**Data for analysis**
##########
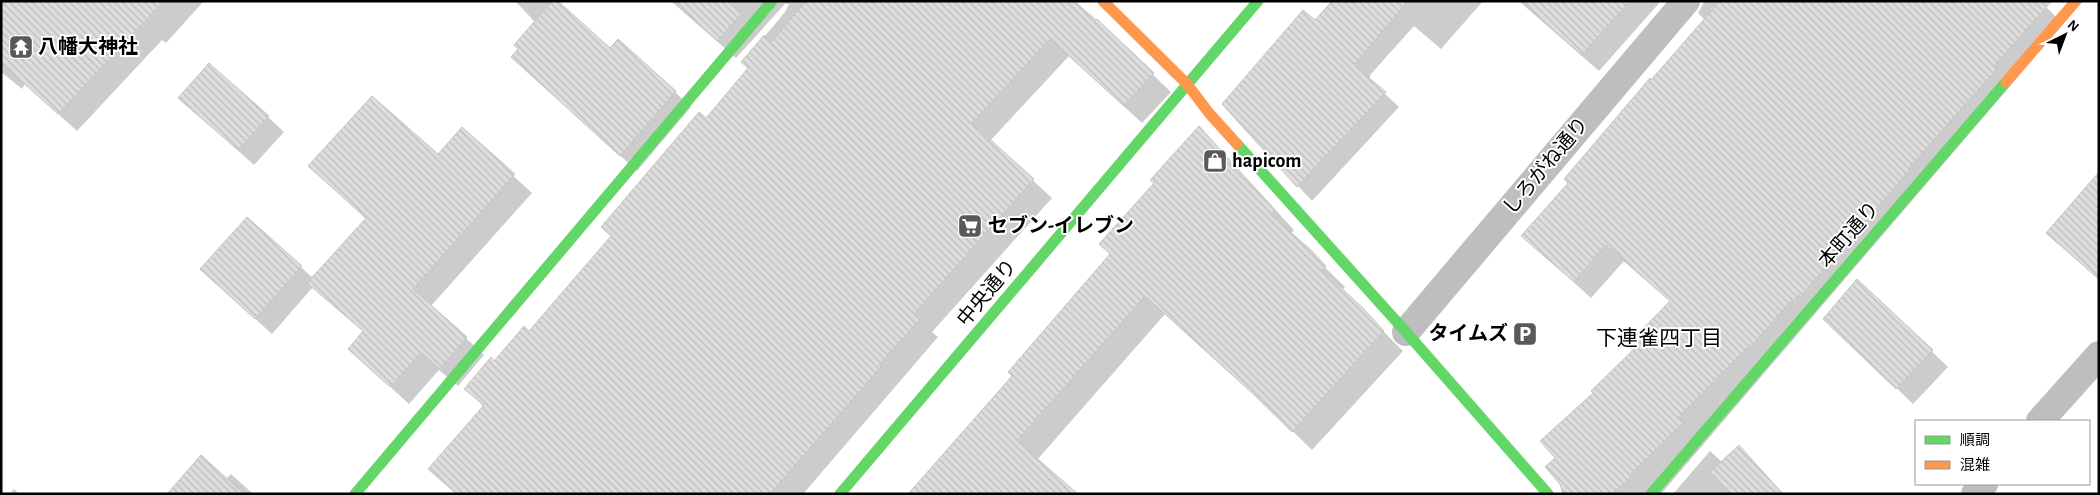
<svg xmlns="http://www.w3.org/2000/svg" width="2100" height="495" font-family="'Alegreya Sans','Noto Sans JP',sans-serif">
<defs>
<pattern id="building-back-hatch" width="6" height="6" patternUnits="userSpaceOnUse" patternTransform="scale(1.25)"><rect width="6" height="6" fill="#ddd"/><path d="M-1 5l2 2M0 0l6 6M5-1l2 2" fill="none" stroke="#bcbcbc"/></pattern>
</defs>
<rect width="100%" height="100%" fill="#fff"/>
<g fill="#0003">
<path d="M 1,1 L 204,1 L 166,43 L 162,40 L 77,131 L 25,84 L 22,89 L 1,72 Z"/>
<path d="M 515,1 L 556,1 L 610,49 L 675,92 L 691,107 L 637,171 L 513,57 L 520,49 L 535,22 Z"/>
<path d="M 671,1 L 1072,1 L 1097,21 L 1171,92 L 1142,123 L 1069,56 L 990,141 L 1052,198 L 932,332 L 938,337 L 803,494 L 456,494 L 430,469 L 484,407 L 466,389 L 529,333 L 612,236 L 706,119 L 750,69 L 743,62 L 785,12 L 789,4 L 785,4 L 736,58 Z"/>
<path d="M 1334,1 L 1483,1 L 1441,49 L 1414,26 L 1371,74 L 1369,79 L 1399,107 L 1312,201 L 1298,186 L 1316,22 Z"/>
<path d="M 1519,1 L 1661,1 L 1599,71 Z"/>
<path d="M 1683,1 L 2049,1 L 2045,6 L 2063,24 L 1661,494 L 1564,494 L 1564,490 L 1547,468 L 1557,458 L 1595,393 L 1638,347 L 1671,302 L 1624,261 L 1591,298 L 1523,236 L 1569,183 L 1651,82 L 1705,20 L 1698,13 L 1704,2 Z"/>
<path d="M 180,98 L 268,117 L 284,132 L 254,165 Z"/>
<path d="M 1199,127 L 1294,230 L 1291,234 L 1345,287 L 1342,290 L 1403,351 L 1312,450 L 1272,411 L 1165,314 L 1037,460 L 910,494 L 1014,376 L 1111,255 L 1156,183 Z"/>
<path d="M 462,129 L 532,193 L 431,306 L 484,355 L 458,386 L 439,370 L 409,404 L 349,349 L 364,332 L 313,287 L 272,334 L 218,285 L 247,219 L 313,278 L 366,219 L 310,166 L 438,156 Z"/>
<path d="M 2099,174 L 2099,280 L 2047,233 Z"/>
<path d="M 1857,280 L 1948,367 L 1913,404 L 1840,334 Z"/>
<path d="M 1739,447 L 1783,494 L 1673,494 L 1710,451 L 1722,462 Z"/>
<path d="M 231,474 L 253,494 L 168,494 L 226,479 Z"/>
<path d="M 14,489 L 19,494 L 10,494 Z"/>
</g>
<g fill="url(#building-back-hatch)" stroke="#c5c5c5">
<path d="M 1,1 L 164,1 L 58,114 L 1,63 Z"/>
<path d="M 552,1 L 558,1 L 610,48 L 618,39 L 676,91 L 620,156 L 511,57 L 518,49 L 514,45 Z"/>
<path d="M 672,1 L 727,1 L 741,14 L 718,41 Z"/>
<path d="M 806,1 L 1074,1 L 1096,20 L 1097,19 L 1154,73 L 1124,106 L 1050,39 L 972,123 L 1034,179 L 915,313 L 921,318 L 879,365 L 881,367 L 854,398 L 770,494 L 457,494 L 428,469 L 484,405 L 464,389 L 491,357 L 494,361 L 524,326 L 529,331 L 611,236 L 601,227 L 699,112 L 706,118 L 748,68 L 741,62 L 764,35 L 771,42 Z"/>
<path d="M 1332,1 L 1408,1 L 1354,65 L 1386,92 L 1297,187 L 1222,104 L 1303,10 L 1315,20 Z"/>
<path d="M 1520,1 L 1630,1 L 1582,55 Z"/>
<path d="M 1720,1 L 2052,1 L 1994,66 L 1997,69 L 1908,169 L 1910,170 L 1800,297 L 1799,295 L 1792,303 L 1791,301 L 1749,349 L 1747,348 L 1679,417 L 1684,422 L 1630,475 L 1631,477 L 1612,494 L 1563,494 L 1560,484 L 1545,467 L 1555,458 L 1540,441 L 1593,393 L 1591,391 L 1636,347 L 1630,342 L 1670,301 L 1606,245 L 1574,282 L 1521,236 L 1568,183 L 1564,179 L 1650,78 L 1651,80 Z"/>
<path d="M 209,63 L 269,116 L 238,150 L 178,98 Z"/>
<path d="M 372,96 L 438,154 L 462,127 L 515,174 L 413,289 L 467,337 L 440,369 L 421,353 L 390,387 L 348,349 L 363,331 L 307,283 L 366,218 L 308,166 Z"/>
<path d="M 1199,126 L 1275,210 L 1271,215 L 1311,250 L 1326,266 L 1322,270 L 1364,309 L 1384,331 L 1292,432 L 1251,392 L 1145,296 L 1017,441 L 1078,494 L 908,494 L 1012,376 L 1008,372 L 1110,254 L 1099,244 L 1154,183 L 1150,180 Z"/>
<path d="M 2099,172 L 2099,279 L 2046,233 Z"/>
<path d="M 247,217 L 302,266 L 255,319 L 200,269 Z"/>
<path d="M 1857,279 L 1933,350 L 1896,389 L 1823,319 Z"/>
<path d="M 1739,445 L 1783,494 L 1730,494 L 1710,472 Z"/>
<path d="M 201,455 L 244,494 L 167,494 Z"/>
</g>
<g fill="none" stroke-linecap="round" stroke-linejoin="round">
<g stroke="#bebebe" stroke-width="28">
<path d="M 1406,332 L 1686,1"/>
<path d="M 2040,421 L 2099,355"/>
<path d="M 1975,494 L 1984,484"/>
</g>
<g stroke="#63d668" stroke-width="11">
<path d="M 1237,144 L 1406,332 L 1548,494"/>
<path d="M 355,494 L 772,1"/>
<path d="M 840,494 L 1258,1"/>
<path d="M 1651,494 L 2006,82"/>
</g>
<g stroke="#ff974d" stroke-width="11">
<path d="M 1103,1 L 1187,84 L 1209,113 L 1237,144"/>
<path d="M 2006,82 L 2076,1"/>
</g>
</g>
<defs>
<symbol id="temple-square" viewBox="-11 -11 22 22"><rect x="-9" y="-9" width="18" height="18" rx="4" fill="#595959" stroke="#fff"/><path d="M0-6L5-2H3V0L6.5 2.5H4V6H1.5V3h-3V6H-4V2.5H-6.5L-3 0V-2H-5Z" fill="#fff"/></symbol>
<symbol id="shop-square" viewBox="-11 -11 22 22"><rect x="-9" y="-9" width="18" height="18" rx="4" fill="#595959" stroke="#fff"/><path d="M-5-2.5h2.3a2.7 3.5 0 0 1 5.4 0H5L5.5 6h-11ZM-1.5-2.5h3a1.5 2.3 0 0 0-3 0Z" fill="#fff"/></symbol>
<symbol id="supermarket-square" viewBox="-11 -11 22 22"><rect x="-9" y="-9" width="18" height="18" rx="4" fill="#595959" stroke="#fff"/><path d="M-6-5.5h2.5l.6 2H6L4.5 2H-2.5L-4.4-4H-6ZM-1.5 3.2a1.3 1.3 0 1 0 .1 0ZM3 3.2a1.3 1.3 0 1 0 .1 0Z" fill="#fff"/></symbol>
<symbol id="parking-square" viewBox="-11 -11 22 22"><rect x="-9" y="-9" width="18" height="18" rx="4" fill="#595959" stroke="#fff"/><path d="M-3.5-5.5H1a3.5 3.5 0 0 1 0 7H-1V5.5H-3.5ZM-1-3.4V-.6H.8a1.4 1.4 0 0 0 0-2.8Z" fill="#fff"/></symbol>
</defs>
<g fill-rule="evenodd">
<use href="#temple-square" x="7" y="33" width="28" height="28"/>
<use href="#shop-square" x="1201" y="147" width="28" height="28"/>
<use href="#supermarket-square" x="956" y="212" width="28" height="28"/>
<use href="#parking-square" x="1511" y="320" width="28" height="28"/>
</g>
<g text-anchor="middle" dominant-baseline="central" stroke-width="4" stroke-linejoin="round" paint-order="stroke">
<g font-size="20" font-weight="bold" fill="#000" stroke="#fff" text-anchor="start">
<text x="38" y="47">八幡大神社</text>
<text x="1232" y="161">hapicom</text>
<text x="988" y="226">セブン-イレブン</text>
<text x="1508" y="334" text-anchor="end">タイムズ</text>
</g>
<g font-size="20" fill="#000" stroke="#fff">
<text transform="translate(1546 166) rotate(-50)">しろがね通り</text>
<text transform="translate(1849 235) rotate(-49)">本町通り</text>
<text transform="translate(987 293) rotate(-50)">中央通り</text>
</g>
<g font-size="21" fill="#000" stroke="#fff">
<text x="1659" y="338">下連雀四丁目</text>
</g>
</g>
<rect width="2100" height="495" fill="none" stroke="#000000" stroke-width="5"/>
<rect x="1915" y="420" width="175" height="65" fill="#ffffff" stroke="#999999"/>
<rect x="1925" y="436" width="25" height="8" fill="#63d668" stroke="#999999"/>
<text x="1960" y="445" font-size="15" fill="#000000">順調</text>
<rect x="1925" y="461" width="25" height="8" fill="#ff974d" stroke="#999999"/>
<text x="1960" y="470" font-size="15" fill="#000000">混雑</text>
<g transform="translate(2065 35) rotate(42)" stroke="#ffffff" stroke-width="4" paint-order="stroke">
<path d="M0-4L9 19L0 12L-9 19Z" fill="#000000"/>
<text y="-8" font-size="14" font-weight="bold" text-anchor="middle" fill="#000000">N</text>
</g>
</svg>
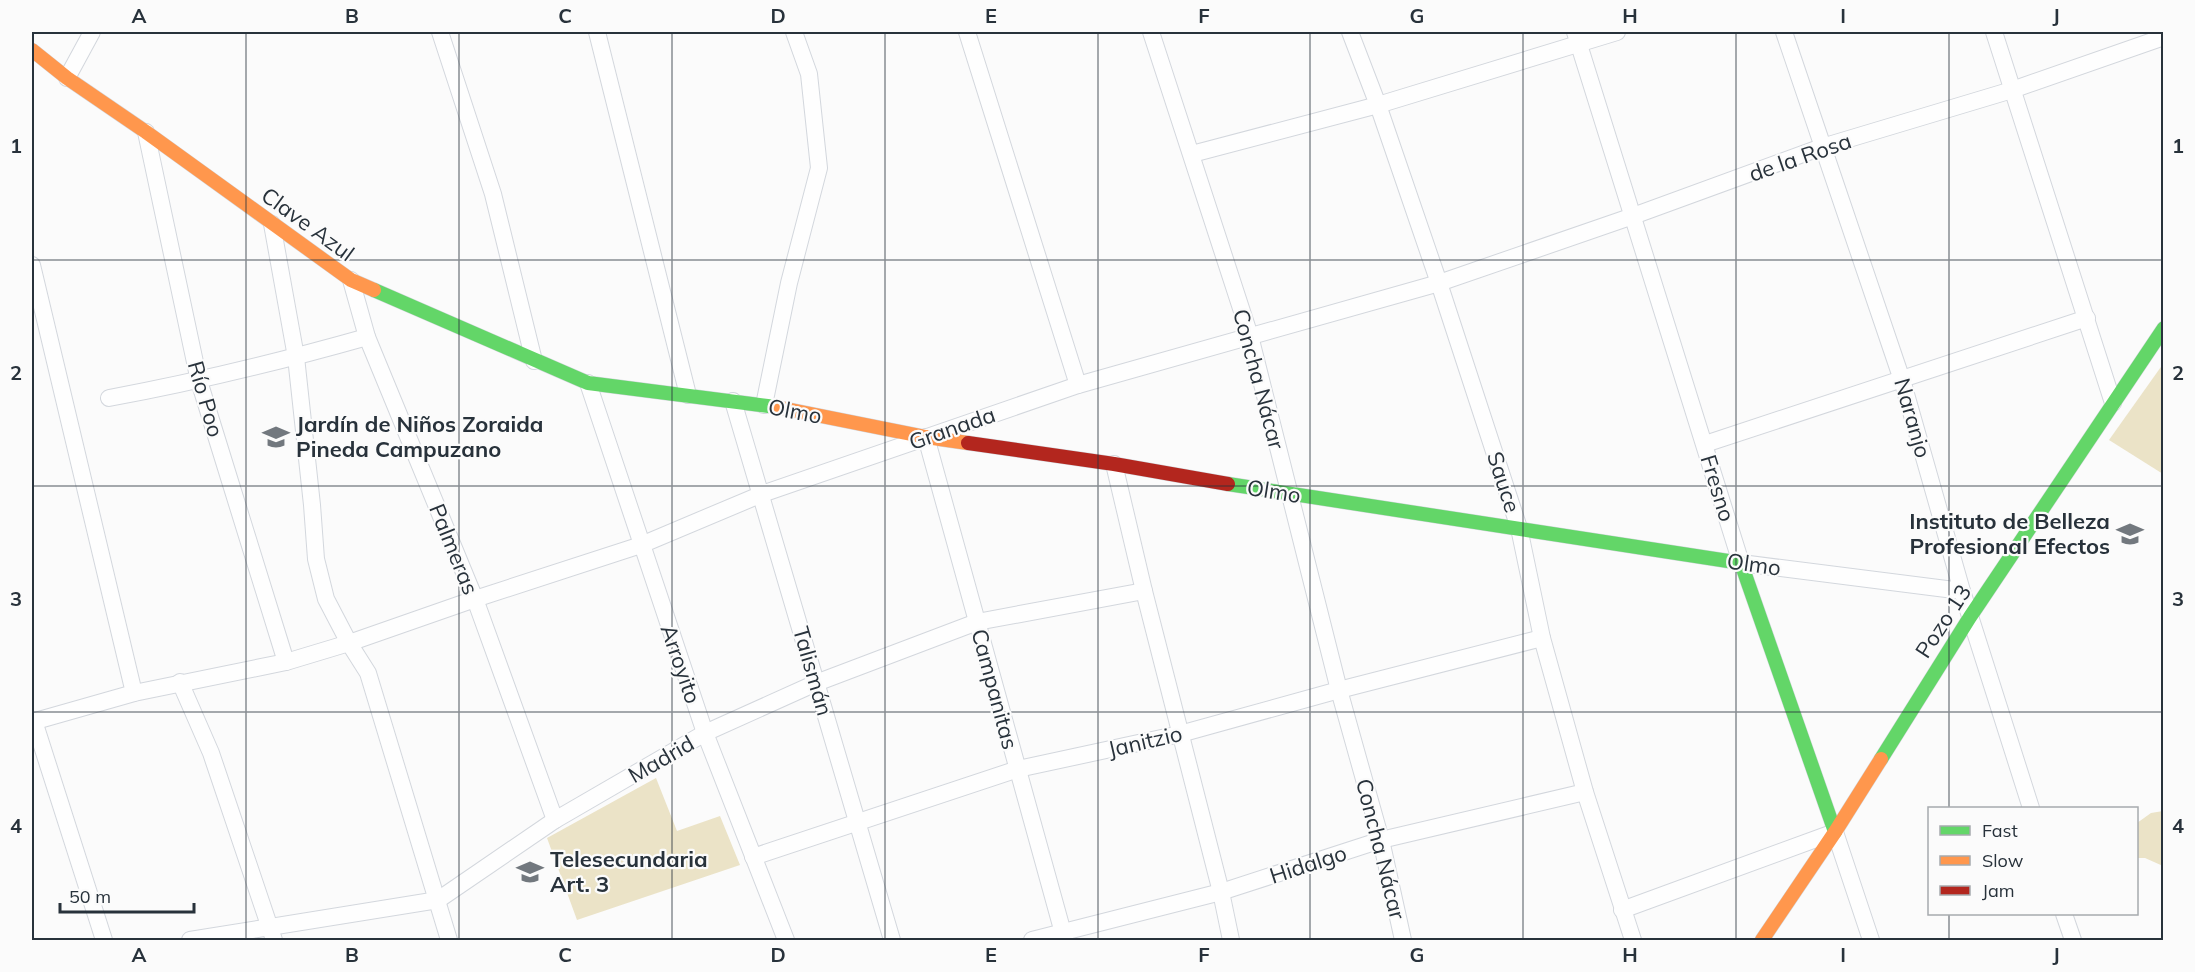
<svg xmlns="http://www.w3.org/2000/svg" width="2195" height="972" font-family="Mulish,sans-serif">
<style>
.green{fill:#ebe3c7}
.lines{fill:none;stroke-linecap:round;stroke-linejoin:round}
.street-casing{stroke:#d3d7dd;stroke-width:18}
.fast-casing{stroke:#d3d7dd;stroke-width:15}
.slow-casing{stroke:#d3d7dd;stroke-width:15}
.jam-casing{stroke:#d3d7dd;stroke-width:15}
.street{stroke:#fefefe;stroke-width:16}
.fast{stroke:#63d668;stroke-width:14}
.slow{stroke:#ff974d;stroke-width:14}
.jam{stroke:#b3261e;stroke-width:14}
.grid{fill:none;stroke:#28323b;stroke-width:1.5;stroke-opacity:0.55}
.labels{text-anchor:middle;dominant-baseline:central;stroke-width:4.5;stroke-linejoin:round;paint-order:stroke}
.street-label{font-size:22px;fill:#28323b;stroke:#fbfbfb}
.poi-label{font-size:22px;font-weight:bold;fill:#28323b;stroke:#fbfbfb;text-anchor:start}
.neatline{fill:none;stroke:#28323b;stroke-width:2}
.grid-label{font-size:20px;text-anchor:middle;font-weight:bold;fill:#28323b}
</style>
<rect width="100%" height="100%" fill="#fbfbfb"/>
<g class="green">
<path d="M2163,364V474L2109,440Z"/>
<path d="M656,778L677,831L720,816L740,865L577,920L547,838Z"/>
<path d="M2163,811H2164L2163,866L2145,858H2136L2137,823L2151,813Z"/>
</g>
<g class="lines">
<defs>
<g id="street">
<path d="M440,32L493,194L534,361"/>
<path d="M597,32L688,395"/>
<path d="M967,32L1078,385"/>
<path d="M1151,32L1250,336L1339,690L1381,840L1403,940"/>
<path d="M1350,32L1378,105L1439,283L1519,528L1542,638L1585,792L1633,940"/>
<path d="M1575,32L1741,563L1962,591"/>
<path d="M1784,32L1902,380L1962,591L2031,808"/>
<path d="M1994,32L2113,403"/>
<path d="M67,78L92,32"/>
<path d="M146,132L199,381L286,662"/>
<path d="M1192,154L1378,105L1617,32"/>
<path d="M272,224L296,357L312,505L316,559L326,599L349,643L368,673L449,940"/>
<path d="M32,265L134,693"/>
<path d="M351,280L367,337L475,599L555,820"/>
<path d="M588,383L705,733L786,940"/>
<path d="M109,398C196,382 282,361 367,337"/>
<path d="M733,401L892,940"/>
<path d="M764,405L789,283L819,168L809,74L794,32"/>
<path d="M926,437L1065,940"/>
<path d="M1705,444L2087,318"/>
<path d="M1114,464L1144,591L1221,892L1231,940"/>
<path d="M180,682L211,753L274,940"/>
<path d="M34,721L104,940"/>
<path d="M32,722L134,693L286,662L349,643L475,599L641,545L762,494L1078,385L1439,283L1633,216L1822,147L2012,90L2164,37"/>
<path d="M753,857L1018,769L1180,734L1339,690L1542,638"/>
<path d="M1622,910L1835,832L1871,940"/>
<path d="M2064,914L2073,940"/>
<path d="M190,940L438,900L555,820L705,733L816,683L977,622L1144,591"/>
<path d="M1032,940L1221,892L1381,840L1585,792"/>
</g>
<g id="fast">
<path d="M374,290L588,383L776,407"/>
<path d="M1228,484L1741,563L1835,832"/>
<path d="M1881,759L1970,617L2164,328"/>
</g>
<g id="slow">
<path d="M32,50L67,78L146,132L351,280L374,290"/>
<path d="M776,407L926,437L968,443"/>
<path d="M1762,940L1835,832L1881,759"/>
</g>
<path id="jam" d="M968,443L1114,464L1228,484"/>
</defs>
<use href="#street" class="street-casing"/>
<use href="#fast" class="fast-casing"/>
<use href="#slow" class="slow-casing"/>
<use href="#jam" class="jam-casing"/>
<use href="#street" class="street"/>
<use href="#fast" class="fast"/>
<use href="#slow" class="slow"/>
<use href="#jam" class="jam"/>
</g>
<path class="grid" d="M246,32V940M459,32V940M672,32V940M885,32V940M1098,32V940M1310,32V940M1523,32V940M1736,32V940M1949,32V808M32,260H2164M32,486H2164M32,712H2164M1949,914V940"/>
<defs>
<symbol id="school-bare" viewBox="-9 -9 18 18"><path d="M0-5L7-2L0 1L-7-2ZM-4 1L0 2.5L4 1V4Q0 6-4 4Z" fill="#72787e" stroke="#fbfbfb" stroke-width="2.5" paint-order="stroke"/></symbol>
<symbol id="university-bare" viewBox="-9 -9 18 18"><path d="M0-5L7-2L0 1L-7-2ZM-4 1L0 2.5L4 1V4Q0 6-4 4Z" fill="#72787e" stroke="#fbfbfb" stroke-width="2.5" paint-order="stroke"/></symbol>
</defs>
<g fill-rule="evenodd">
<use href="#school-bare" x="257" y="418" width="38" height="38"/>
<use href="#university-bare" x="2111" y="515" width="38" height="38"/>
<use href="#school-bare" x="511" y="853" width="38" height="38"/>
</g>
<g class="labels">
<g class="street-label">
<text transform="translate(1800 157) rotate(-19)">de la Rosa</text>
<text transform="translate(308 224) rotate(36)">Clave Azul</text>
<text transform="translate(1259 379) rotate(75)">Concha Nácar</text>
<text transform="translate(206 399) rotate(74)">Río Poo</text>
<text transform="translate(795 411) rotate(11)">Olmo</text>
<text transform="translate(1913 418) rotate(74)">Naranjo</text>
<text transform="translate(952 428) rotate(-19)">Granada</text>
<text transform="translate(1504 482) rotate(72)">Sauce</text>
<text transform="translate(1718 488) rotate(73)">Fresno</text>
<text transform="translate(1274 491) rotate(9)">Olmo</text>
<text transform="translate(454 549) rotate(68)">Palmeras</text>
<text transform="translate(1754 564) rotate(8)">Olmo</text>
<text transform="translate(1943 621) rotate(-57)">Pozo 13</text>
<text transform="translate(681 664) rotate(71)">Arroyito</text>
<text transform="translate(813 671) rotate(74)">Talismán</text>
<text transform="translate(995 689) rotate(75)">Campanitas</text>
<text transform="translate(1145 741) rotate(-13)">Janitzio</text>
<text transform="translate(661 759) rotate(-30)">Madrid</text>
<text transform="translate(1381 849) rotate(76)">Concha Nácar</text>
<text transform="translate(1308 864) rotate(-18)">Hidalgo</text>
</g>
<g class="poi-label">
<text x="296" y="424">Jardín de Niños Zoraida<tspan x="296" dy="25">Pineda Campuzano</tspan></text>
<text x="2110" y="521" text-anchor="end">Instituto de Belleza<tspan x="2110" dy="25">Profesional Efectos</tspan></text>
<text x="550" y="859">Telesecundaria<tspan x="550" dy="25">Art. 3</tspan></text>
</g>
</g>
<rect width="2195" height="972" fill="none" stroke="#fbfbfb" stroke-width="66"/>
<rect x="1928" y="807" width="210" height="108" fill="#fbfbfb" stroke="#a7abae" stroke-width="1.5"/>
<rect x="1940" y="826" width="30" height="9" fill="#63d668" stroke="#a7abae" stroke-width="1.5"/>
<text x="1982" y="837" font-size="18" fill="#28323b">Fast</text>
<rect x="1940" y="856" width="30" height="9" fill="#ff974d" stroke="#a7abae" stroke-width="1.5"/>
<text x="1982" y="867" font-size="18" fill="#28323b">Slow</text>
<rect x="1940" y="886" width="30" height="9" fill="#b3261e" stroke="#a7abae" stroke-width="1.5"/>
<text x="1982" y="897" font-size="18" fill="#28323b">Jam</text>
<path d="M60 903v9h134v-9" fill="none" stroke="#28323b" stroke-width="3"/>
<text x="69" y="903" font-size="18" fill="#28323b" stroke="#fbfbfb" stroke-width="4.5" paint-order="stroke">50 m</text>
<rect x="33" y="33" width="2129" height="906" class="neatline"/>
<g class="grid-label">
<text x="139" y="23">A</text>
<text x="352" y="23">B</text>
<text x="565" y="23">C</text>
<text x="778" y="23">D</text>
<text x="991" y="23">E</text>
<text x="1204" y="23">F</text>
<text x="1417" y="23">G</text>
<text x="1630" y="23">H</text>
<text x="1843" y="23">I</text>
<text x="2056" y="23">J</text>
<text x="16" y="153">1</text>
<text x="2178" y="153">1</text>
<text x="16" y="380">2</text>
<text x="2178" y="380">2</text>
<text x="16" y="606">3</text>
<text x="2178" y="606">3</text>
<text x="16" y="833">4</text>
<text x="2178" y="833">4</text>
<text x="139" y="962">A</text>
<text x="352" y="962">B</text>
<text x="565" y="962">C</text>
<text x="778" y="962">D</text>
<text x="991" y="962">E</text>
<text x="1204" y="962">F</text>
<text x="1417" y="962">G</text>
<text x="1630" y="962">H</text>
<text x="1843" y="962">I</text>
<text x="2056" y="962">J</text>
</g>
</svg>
##########
**Exercise**
The answer must be every line from the entries above that holds the string "round".

**Solution for this exercise**
<g fill="none" stroke-linecap="round" stroke-linejoin="round">
<g text-anchor="middle" dominant-baseline="central" stroke-width="4" stroke-linejoin="round" paint-order="stroke">
.lines{fill:none;stroke-linecap:round;stroke-linejoin:round}
.labels{text-anchor:middle;dominant-baseline:central;stroke-width:4.5;stroke-linejoin:round;paint-order:stroke}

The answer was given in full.